Segment Start: SUPPLIED DATA
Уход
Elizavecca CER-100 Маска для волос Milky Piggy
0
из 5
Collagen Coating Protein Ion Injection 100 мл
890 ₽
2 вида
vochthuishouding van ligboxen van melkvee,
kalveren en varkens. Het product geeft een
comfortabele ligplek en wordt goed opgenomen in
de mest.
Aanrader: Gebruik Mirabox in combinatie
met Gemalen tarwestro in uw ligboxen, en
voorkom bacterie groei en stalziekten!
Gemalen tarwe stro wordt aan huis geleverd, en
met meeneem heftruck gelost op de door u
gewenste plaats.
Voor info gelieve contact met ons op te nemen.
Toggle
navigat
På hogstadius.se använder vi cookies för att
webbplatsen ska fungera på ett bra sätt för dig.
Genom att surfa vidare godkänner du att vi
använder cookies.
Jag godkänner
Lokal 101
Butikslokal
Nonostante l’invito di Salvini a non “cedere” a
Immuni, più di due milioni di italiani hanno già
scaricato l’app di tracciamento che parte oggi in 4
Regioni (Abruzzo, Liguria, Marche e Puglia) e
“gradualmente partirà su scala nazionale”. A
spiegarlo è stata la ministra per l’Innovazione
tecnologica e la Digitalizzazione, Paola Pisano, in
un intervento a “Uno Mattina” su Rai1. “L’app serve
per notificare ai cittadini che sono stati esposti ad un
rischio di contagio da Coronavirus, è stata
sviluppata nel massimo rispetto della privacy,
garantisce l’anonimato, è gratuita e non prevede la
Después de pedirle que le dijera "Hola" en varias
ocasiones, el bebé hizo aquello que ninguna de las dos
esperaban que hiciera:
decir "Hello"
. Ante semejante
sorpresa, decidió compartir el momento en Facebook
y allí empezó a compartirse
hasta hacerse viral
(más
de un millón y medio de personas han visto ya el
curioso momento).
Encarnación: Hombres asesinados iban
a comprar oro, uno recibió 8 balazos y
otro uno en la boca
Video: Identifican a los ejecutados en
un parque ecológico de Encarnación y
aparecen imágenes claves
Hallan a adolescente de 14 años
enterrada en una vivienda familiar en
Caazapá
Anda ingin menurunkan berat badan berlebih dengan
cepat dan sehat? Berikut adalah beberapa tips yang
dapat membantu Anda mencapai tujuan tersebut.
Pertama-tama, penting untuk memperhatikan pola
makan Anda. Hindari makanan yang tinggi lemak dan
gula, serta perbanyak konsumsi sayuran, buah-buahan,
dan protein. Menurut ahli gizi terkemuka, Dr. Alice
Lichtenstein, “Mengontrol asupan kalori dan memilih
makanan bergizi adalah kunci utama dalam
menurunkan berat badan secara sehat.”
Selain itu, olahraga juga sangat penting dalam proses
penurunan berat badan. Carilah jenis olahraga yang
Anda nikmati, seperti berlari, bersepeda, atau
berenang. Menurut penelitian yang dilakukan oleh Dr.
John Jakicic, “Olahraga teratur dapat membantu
Segment End: SUPPLIED DATA
Segment Start: SUPPLIED DATA
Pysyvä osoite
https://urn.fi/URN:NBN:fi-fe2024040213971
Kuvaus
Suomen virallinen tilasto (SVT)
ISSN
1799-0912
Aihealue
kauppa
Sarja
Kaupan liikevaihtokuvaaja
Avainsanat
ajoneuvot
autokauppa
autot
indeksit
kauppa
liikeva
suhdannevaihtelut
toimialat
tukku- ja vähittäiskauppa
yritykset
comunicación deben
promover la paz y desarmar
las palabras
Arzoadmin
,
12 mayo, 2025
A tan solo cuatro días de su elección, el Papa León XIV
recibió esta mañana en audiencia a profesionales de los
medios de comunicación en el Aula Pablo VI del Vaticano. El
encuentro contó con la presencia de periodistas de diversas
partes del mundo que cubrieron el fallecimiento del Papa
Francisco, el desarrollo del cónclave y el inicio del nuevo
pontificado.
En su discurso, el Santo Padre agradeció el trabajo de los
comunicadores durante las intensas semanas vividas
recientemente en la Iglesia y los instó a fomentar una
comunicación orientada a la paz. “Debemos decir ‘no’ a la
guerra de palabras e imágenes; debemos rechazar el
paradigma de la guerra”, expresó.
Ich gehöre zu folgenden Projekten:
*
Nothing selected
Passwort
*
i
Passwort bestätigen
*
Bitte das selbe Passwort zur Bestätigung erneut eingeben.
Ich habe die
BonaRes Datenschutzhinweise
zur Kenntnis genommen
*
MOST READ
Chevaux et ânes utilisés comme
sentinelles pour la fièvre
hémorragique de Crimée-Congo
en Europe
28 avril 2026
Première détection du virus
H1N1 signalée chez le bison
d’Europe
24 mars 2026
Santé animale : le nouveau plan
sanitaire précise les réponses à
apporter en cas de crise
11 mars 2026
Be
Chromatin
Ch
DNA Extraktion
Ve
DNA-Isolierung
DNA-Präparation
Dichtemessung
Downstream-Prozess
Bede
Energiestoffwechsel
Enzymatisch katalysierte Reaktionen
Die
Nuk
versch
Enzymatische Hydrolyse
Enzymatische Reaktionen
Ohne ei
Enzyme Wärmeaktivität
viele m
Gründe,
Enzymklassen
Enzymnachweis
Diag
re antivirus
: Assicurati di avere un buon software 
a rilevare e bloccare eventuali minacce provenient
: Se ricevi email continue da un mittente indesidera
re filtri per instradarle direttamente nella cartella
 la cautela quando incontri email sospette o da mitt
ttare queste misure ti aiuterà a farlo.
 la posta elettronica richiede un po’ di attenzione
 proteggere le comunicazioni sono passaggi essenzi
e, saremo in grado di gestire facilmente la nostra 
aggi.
Segment End: SUPPLIED DATA
Segment Start: SUPPLIED DATA
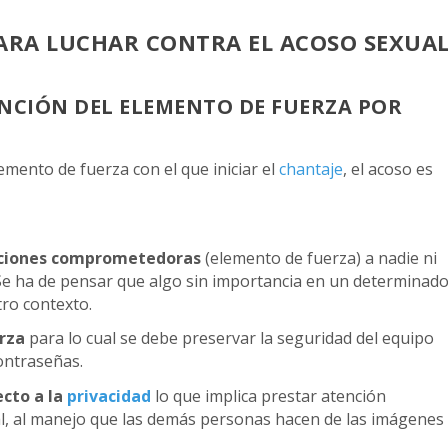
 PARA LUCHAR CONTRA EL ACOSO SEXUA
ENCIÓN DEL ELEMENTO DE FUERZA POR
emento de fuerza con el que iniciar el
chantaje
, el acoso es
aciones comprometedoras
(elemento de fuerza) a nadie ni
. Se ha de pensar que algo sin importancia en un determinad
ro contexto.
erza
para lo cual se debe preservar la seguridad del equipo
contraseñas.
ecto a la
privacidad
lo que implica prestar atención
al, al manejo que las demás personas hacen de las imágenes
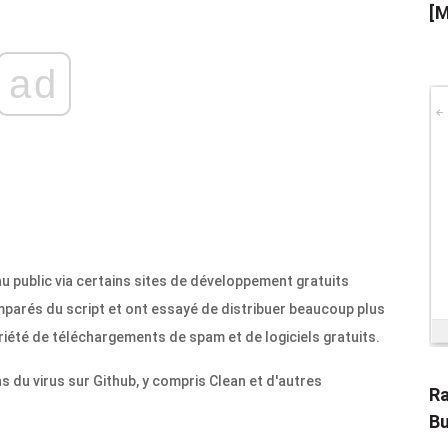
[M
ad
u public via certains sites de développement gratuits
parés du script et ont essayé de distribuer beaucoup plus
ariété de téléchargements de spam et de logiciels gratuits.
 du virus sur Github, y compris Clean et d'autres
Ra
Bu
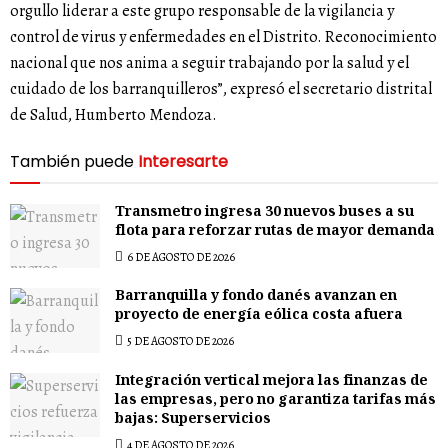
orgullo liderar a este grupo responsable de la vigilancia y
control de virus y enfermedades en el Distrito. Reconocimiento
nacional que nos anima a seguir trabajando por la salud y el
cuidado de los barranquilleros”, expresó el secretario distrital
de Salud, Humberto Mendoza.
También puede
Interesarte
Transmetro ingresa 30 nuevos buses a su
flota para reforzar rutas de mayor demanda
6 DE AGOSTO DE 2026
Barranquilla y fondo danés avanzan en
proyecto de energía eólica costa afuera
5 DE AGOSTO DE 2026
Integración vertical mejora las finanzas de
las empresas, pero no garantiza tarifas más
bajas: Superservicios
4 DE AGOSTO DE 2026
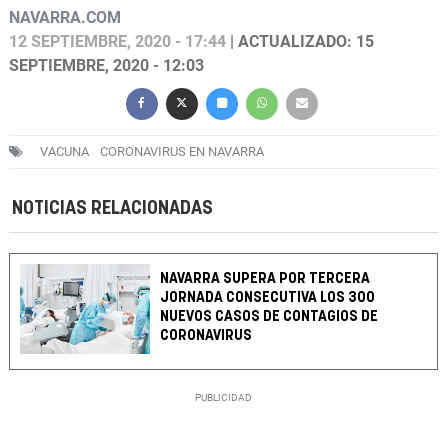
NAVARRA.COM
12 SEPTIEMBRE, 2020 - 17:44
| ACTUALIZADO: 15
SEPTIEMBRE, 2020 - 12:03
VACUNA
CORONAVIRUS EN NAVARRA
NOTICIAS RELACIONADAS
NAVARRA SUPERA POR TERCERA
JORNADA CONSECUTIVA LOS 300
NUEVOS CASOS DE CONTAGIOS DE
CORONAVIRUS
Segment End: SUPPLIED DATA
[WHAT THE TASK REQUIRES] Find each line in the data above with the word "email", then copy it.

[OUTPUT OF THE EXERCISE]
: Se ricevi email continue da un mittente indesidera
 la cautela quando incontri email sospette o da mitt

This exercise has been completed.